Protect Public Property.—What if it does concern everybody else as much as it does you? Some one ought to see that the fences about every square are kept in repair. Some one ought to save the trees from cattle; some one ought to have things in such trim as that the inhabitants can be proud of their own town. Pride is not decent when there is nothing to be proud of; but when things are worthy of it, no man can be decent who is devoid of a proper pride. The church, the schoolhouse, fences, trees, bridges, roads, public squares, sidewalks, these are things which tell tales about people. A stranger, seeking a location, can hardly think well of a place, in which the distinction between the house and stye are not obvious; in which every one is lazy when greediness does not excite him, and where general indolence leaves no time to think of the public good.

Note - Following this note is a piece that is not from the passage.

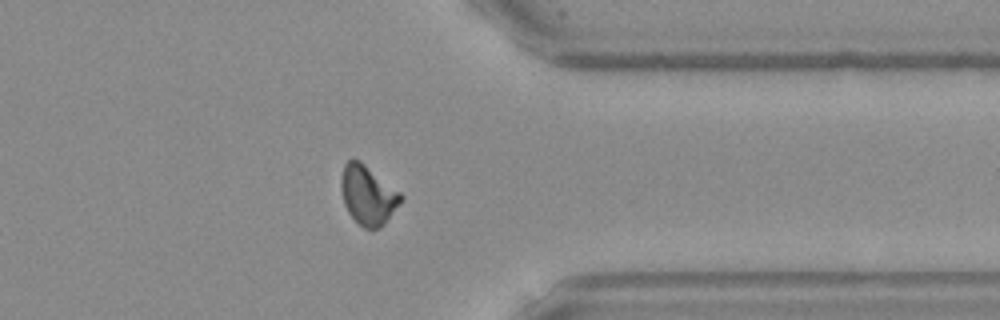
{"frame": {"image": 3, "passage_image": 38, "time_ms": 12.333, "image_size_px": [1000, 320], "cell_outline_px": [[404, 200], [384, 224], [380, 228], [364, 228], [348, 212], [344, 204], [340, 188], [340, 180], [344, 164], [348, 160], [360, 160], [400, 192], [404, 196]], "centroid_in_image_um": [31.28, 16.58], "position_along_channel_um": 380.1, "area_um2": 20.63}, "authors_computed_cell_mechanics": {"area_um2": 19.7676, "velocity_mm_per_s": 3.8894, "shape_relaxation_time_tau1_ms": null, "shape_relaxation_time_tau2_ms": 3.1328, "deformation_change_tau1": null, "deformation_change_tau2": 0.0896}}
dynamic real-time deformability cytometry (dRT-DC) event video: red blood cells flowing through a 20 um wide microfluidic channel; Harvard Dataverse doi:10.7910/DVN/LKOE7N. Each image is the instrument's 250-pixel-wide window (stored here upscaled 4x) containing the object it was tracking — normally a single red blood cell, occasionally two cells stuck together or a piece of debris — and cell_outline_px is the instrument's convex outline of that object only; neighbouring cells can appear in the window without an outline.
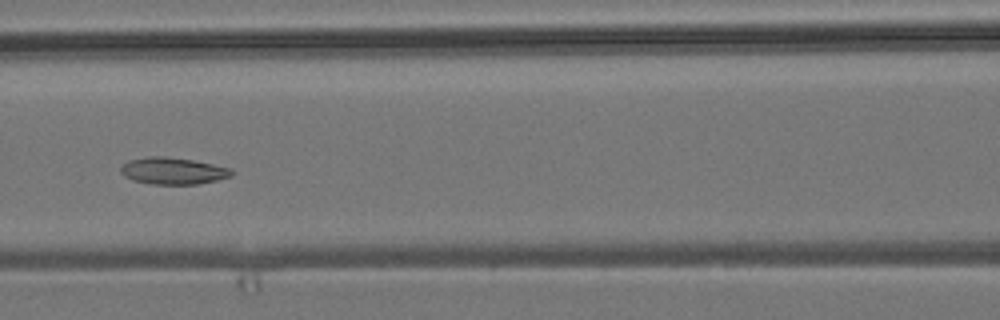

When politicians are on the point of dissolving in the very fervent heat of their love for the public, it would recall the fainting soul quicker than hartshorn or vinegar to ask them—Did you ever set out a shade-tree in the street? Did you ever take an hour’s pains about your own village? Have you secured it a lyceum? Have you watched over its schools? Have you aided in any arrangements for the relief of the poor? Have you shown anypracticalzeal for good roads, good bridges, good sidewalks, good schoolhouses, good churches? Have the young men in your place a public library?
If the question were put to many distinguished village patriots, What have you done for the public good?—the answer would be: “Why, I’ve talked till I’m hoarse, and an ungrateful public refuse me any office by which I may show my love of public affairs in a more practical manner.”